When the word "reconciliation" came up, it was Senator Lindsey Graham's tone more than his words that suggested the political enormity of what might lie ahead in the healthcare reform debate.

Here was Senator Graham, the smiling, chubby-cheeked South Carolina lawmaker asked onto CBS's "Face the Nation" to discuss the need for bipartisanship. And so he had, convincingly, exchanging respectful looks and comments with his Democratic colleague, Sen. Evan Bayh of Indiana.

But when host Bob Schieffer mentioned reconciliation – the so-called "nuclear option" that would allow Senate Democrats to pass healthcare reform measures with a simple majority – Graham suddenly looked as though he had been kicked in the teeth.

First, he strained for a moment of levity: "Let's do a field goal on healthcare. Let's not go for a touchdown and ram it down people's throats."

Immediately after, however, with evident desperation in his voice, he made his plea clearer. "I'll work with you to get a more manageable healthcare bill passed."

But please, he intoned, don't do this.

In an instant, the debate over what seems to be an arcane point of procedure in a legislative body that seems to have no end of arcane legislative procedures took on a human face.

Why reconciliation is a big deal

To many senators, including Graham, these procedures are not roadblocks to effective governance, they are the building blocks of it. The Senate is generally the last word in American legislative politics partly because it is seen as being more collegial and collaborative than its congressional cousin – and these seemingly arcane rules are the reason it is so, some would argue.

What is the significance of requiring a bill to win 60 votes or face a filibuster, after all?

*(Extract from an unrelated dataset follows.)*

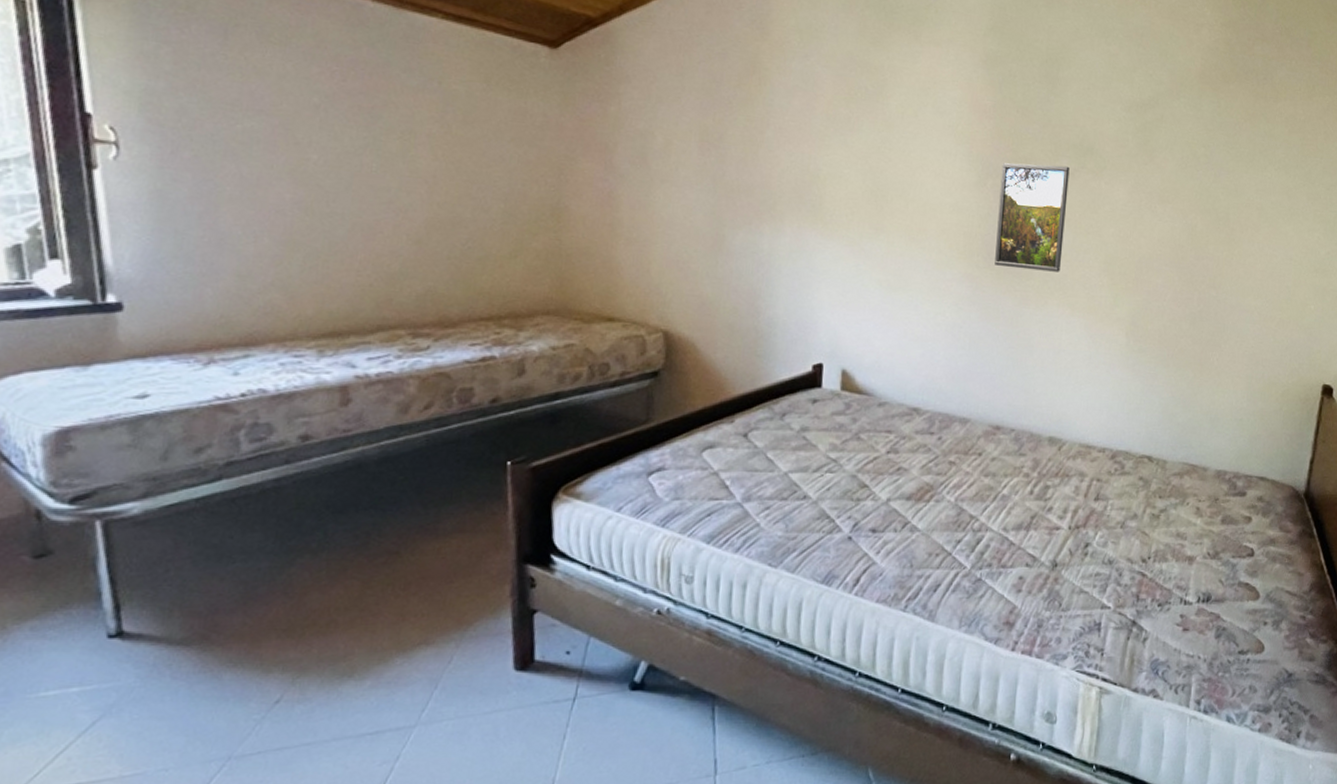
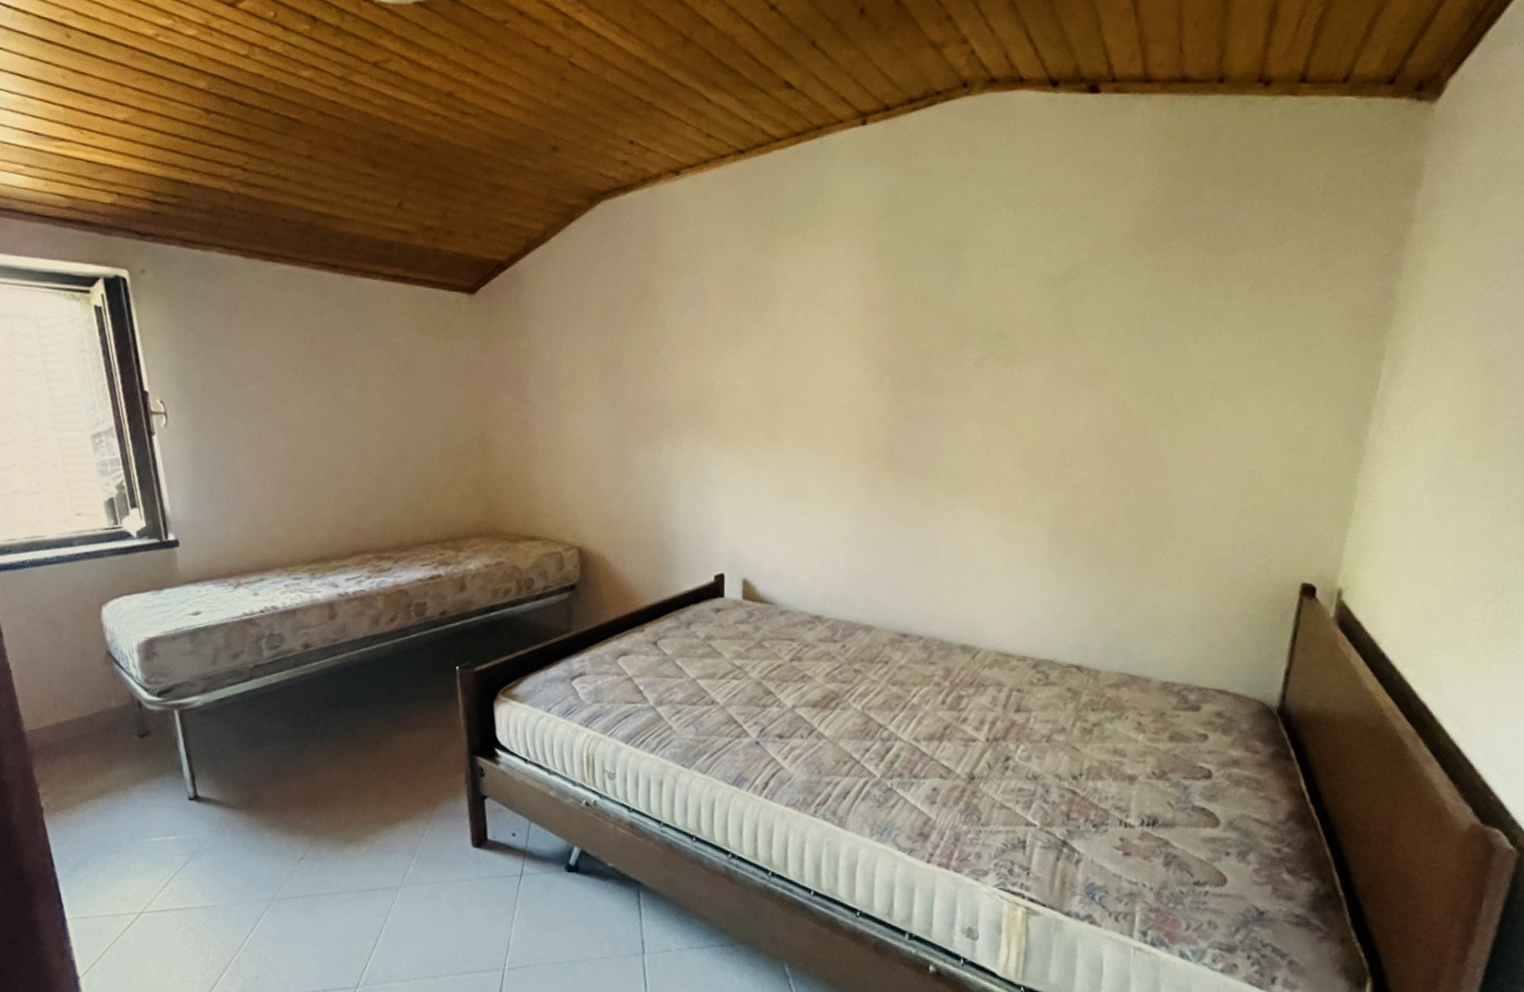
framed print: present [995,163,1070,272] -> none [896,355,976,470]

It is, at least on one level, an inducement to find compromise – to cross the aisle, to build coalitions.

To Graham, using reconciliation to pass healthcare reform circumvents the very mandate for consensus-building that makes the Senate unique.

Of course, reconciliation has been used before by both parties. But Graham noted that other cases involved at least some cross-party consensus. In this case, not a single Senate Republican voted for the healthcare reform bill.

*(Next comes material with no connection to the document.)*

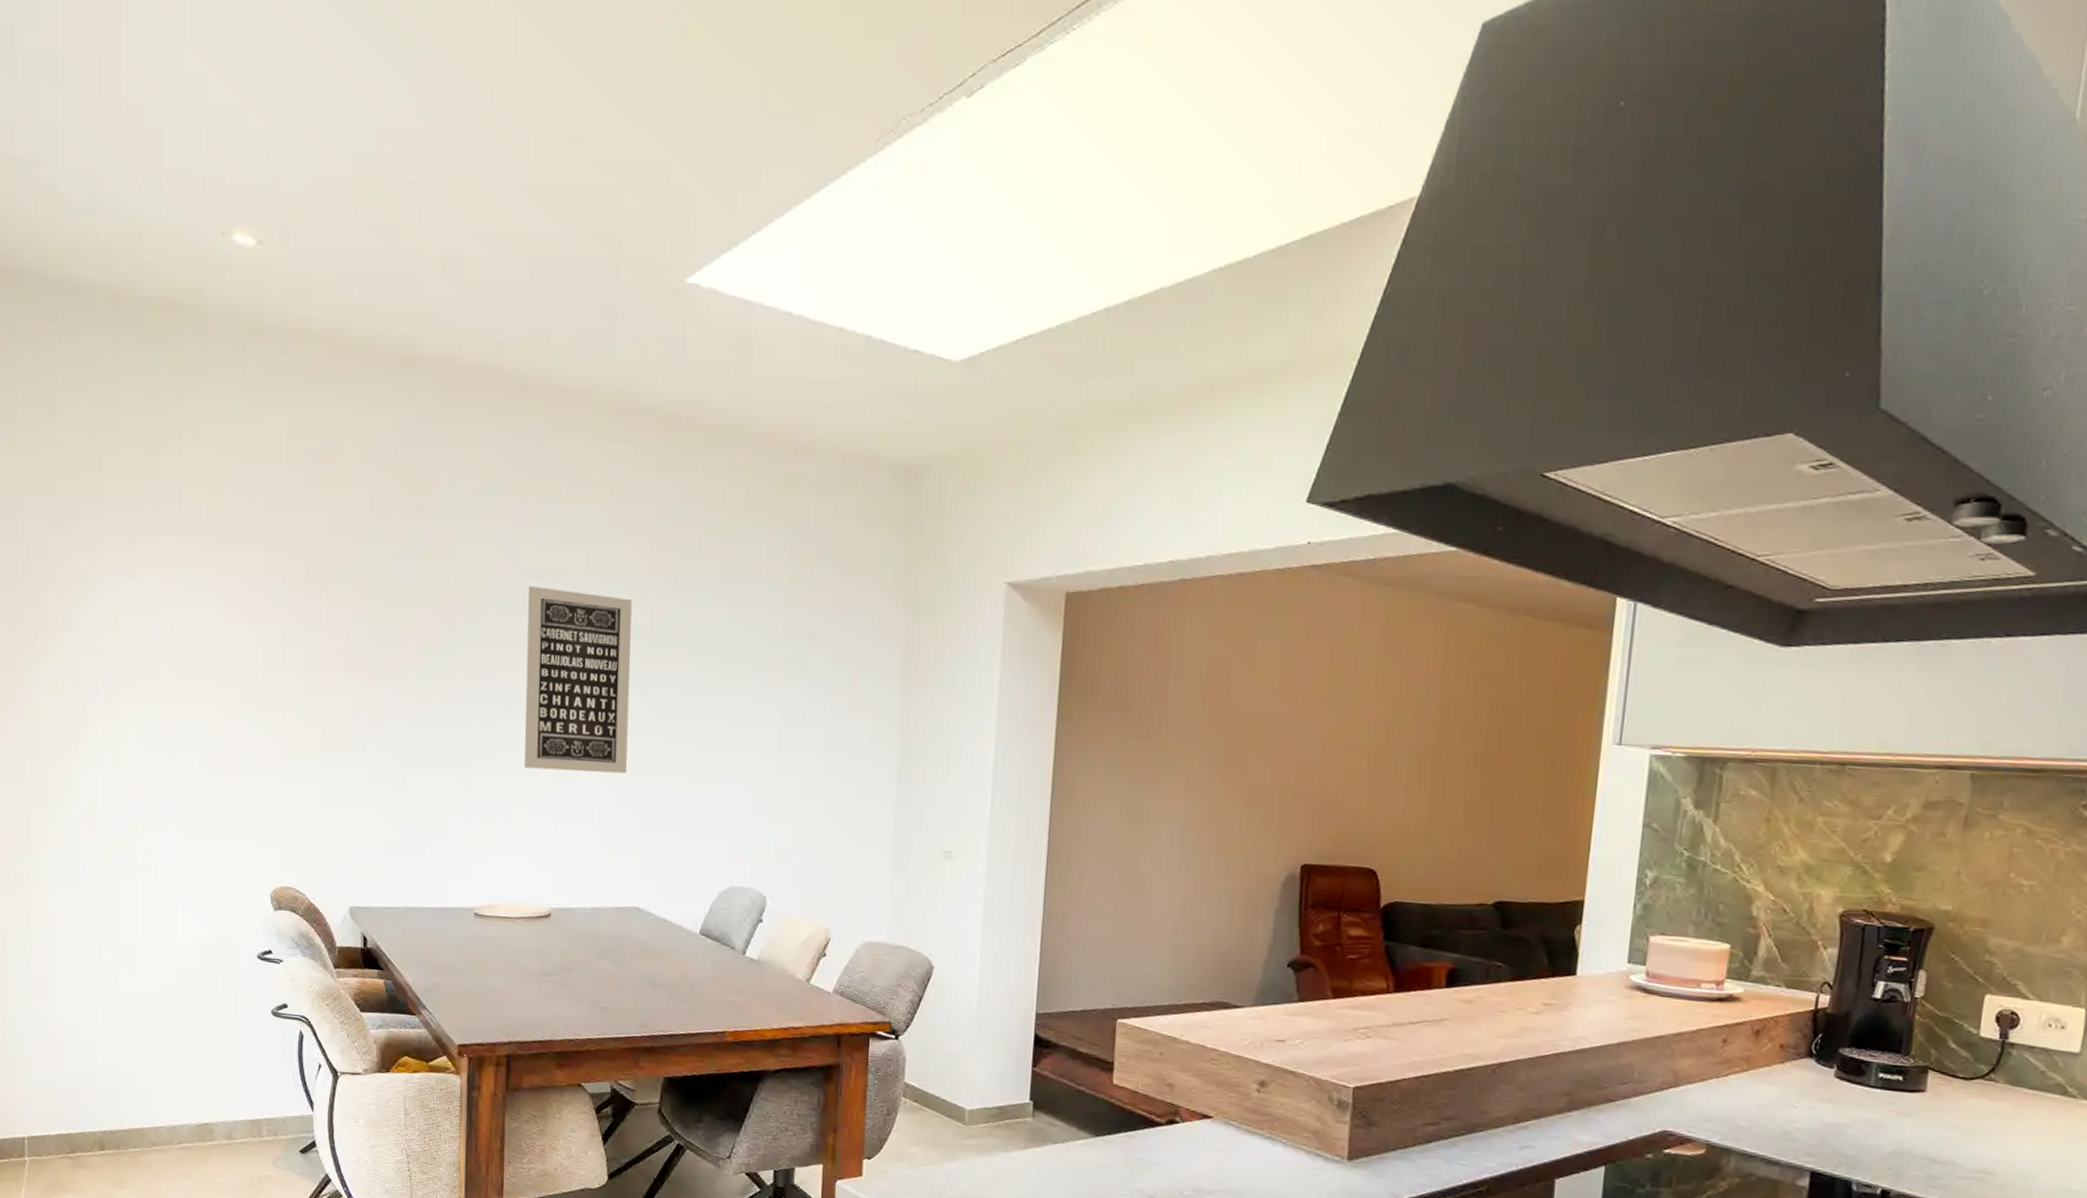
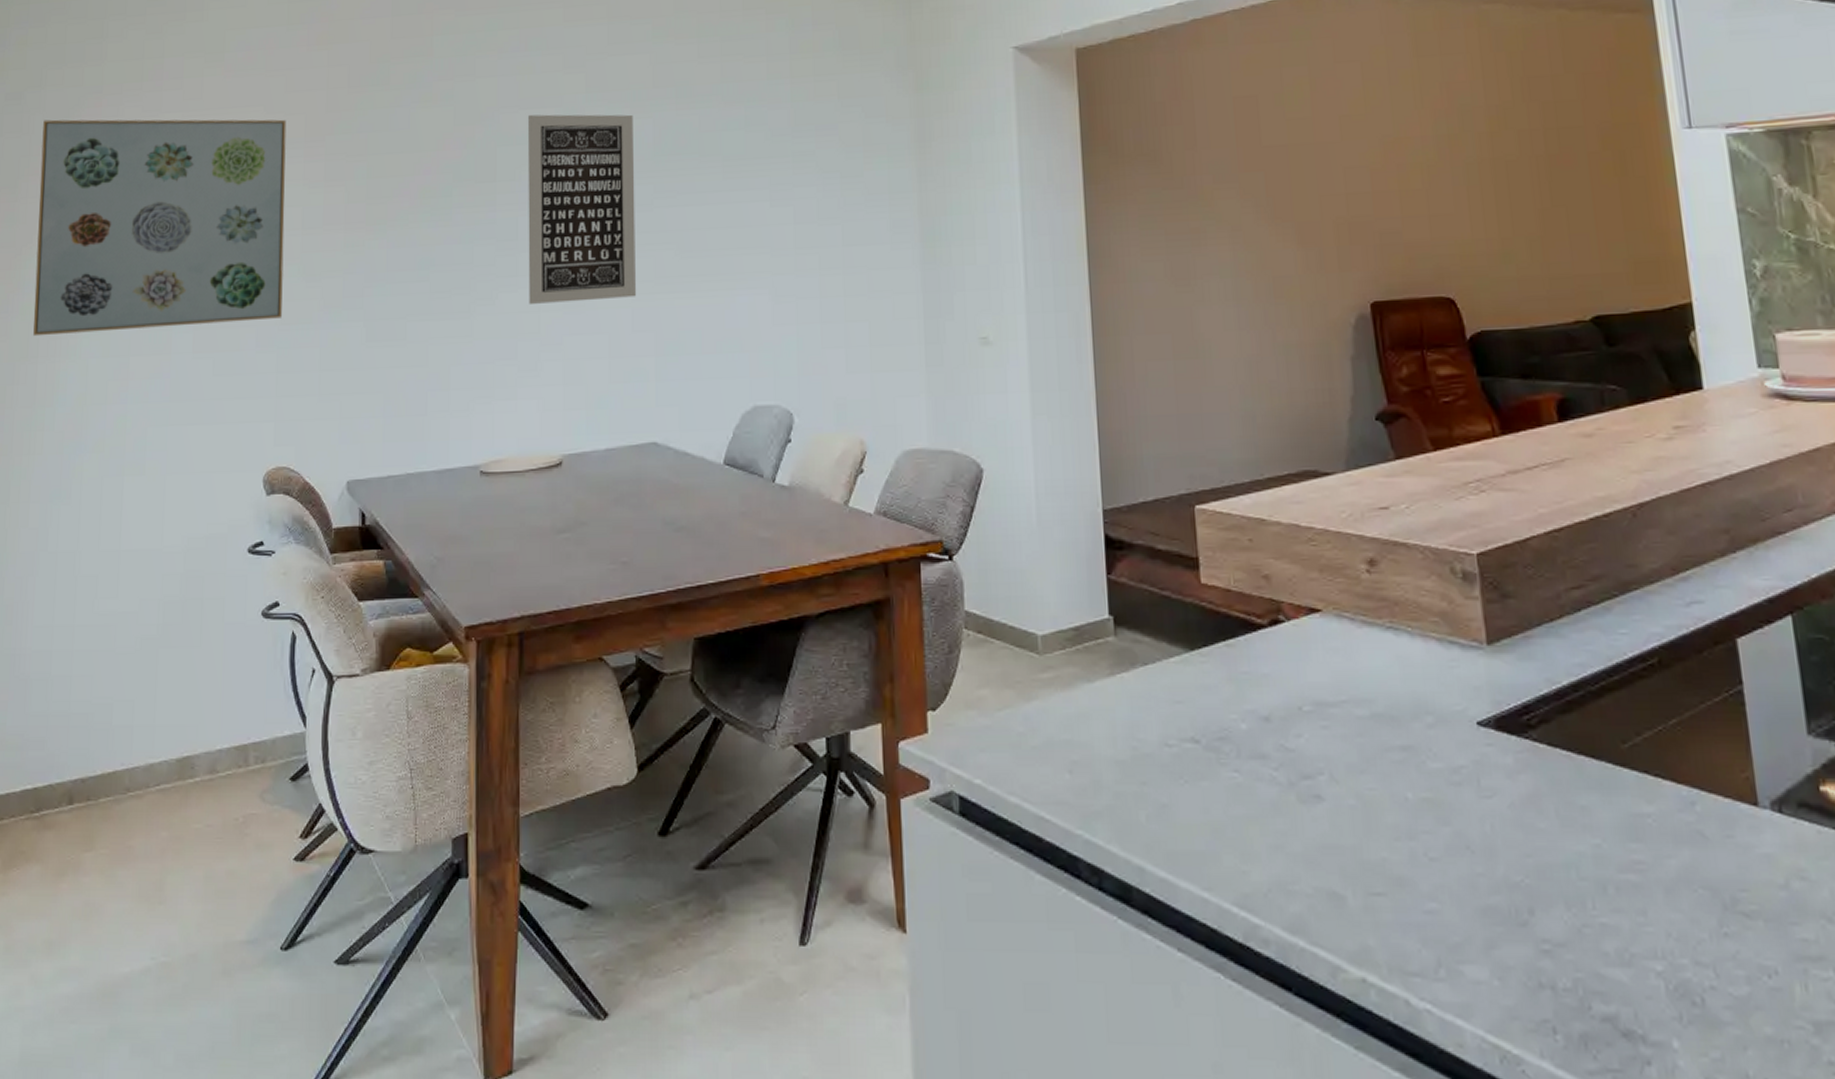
wall art: none [40,525,287,751] -> present [33,119,287,337]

If Senate Democrats used reconciliation to make changes to their healthcare bill, Republicans would pull out every stop to bring work in the Senate to a halt between now and the November elections, both Graham and Senator Bayh conceded.

The endangered centrist

The warning did not come from far-right ideologue. Graham has built a reputation as a senator willing to cross party lines: backing the closure of Guantánamo and working with Democrats to craft a bipartisan cap-and-trade energy policy.

On a day when he was called to talk about bipartisanship, the subtext was clear: The modes of governance have not changed, but the people who use them have.

For his part, Bayh noted that the only time he ever witnessed the entire Senate coming together for an informal meeting was before President Clinton's impeachment trial and after the 9/11 attacks. He and Graham are proposing a series of monthly all-Senate luncheons to try to restore some of the Senate's traditional collegiality.

"We need friendships across the aisle because that's where you get principled compromise," said Bayh, who has said he is retiring in part because of the partisan inflexibility creeping into the Senate.

In a time when the lack of "principled compromise" is forcing out one of the Senate's strongest centrists, the nuclear option could be a partisan bomb, indeed.

Reconciliation would be "catastrophic," Graham said.